Lettre à Christian Prudhomme, directeur du Tour de France [par Jean-Paul Pelras]
Monsieur,
juillet 2017, quelque part sur l’Aubrac dans la montée de Vieurals entre Saint Geniez d’Olt et Nasbinals. Inoubliable journée, à l’ombre des frênes, en famille et entre amis. Adam et Mathieu qui voyaient passer le Tour pour la première fois, le pique-nique, les chaises pliantes, la glacière, le rosé frais, Jean-Marc à la guitare, Cathy, Marie-Cé, Alain, Jo…
De l’autre côté de cette toute petite route où l’on a du mal à imaginer le passage de la plus célèbre des courses cyclistes, les habitants des villages alentour se retrouvent pour boire l’apéro et célébrer le savoir-vivre local. Dans le pré voisin, des vaches, bien sûr en estive, regardent passer la caravane sans même s’émouvoir. Et partout, cette ferveur à la fois populaire et champêtre, intemporelle parenthèse conviviale empruntée aux longues journées de labeur. L’odeur des foins coupés, les gadgets que les enfants s’empressent de “cueillir” le long des clôtures, les klaxons des véhicules publicitaires, la ronde de l’hélicoptère, les acclamations quand passe enfin cette gerbe bigarrée dans un froissement de pignons et de pédaliers. Là où certains, du haut de cette côte où ils attendent depuis une demi-journée, croient reconnaître Bardet, Pinot, Calmejane, Barguil… Comme leurs ainés, ailleurs et autrefois, ont cru reconnaître Poulidor, Merckx, Hinault, Indurain, Anquetil, Bobet…
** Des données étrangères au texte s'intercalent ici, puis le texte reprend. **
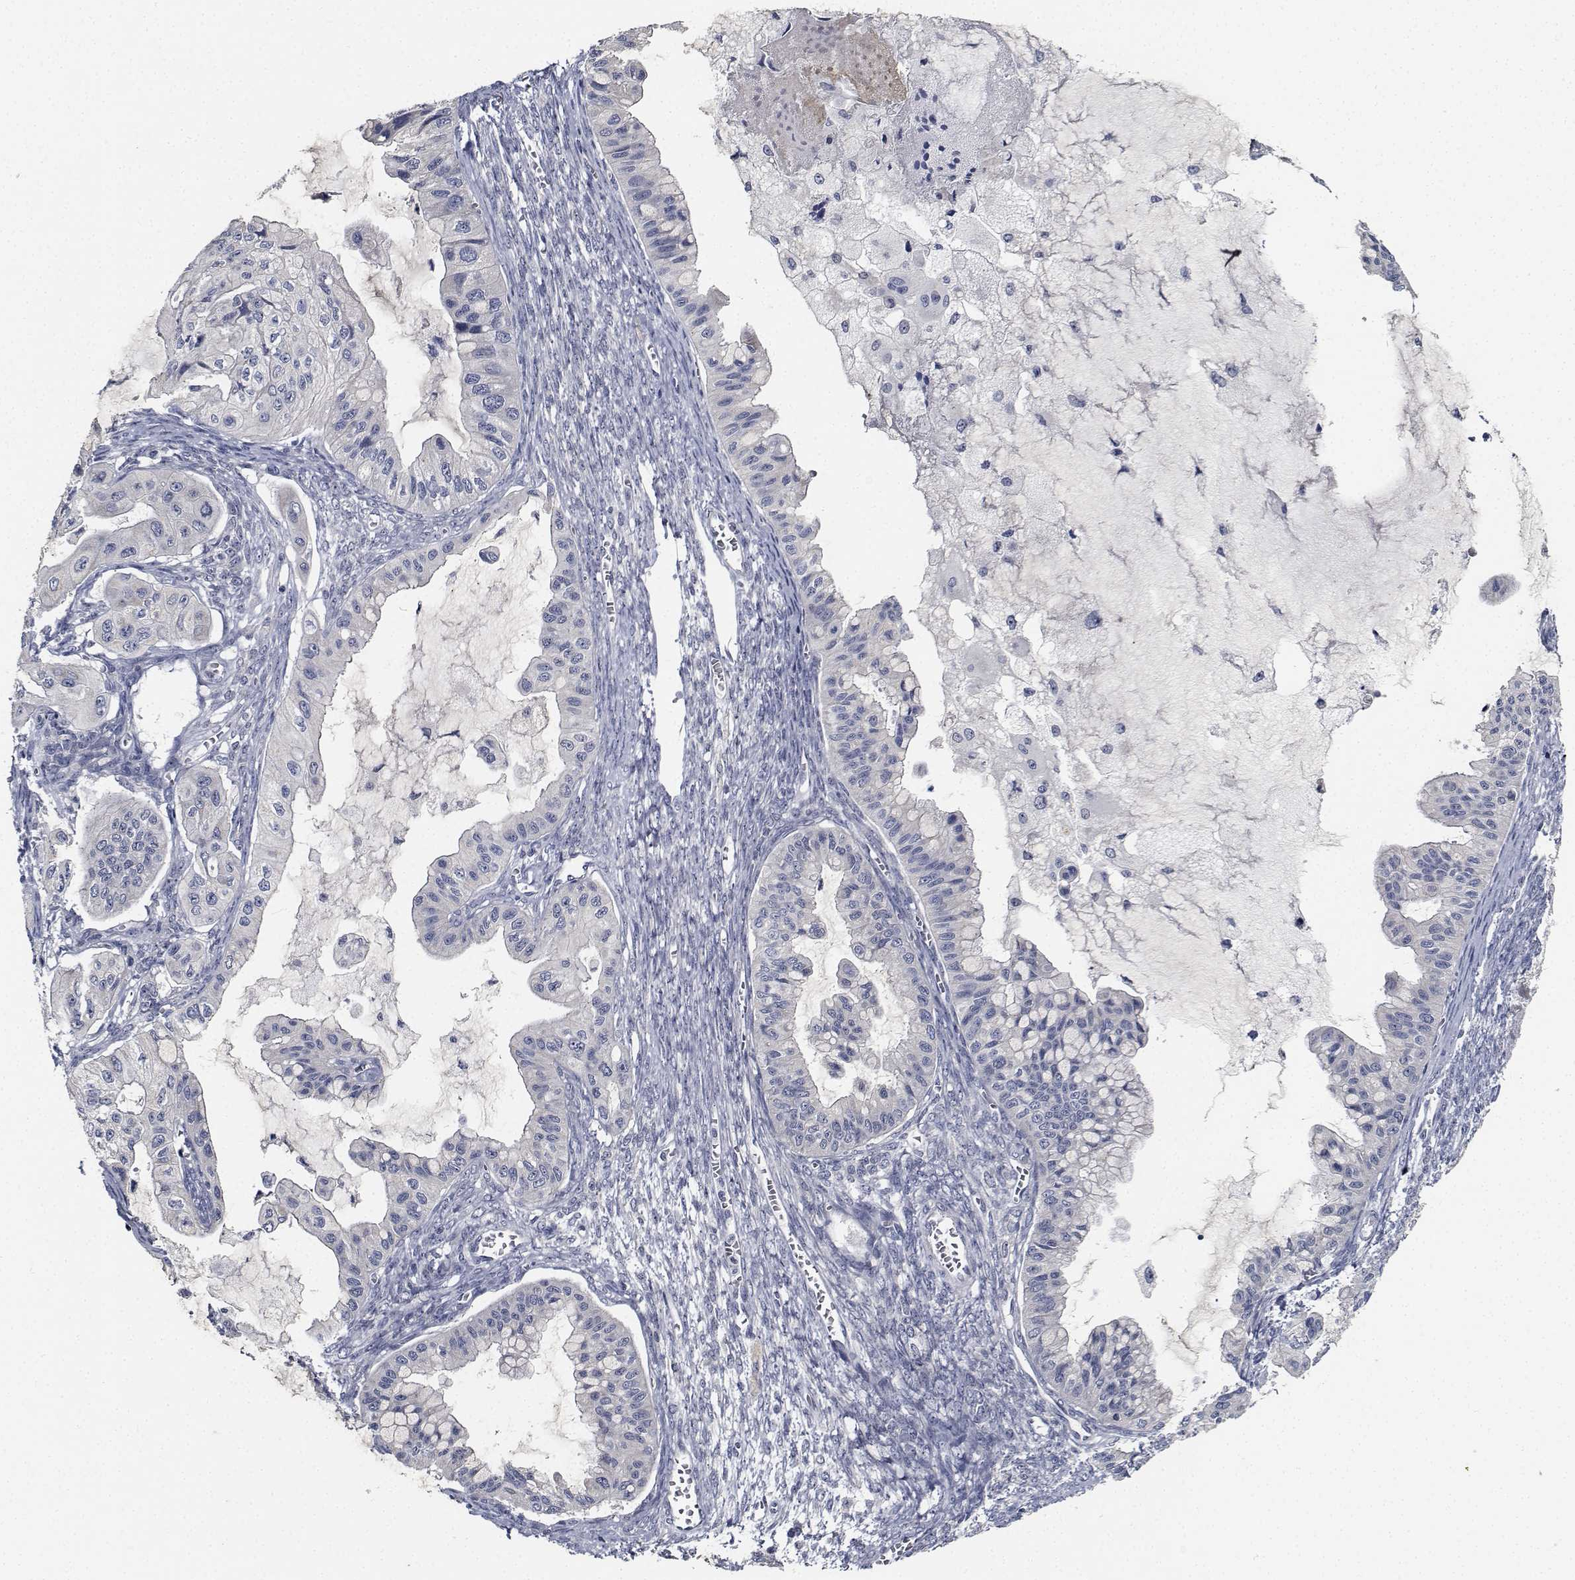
{"staining": {"intensity": "negative", "quantity": "none", "location": "none"}, "tissue": "ovarian cancer", "cell_type": "Tumor cells", "image_type": "cancer", "snomed": [{"axis": "morphology", "description": "Cystadenocarcinoma, mucinous, NOS"}, {"axis": "topography", "description": "Ovary"}], "caption": "DAB immunohistochemical staining of ovarian cancer reveals no significant expression in tumor cells.", "gene": "NVL", "patient": {"sex": "female", "age": 72}}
Voilà “Le Tour”, égrenant un à un ses forçats de légende. Le Tour dont nous nous souvenons en fouillant dans le tiroir de l’arrière cuisine, en tenant pendant quelques instants dans nos mains ces objets dérisoires, ballons, casquettes, porte-clés, gourdes jetées par les coureurs (le Graal…), autocollants, journaux… Insignifiantes babioles qui ont fait notre enfance, nos étés, nos vacances. Les pantalons courts, le bronzage agricole, la cousine un peu effrontée, les recommandations de notre mère, la complicité de cet oncle qui nous portait sur ses épaules, tous ces gens heureux et volubiles qui criaient au bord des départementales. Moments d’anthologie restés gravés dans nos mémoires avec des noms et des palmarès heureusement plus extraordinaires que “stupéfiants”.
Et puis il y eut, en 2020, le maire écologiste de Lyon qui trouvait Le Tour “machiste et polluant”. Ensuite, l’année suivante, la maire de Rennes qui refuse d’accueillir cet évènement sportif. Ou encore la volonté environnementaliste de voir disparaitre la caravane publicitaire et sa distribution historique d’objets en plastique.
“Tout fout le camp”, diront les inconditionnels de la Grande boucle telle que nous l’avons connue. Ce Tour de France, Monsieur le directeur, de toute évidence réduit à sa portion congrue si l’on considère ce parcours millésimé 2022 avec un départ depuis Copenhague, un itinéraire qui longe l’Est de notre pays, traverse les Alpes, descend jusqu’à Peyragudes, remonte jusqu’à Rocamadour, file en avion sur Paris en délaissant le Centre et, totalement, le Grand Ouest qui donna pourtant tant de champions à cette formidable compétition. Une compétition qui pourrait, en fournissant encore un petit effort, ne plus traverser nos départements. Nous pourrions alors adapter la chanson de Sardou en entonnant “Ne m’appelez plus jamais Tour de France”, comme nous sommes désormais contraints de le faire avec bon nombre d’évènements, de symboles, de spécialités, de traditions qui font la culture et la renommée de notre pays, de nos régions.
En espérant, Monsieur le directeur, pour l’année prochaine, un retour de cet évènement aux quatre coins de l’hexagone. Car au lieu de montrer au monde entier Roskilde, Nyborg ou Sonderborg, il vaut mieux montrer à nouveau ces campagnes françaises qui donnent envie aux touristes de venir les visiter. Qui nous parlent de celles et ceux qui y vivent et qui les font exister.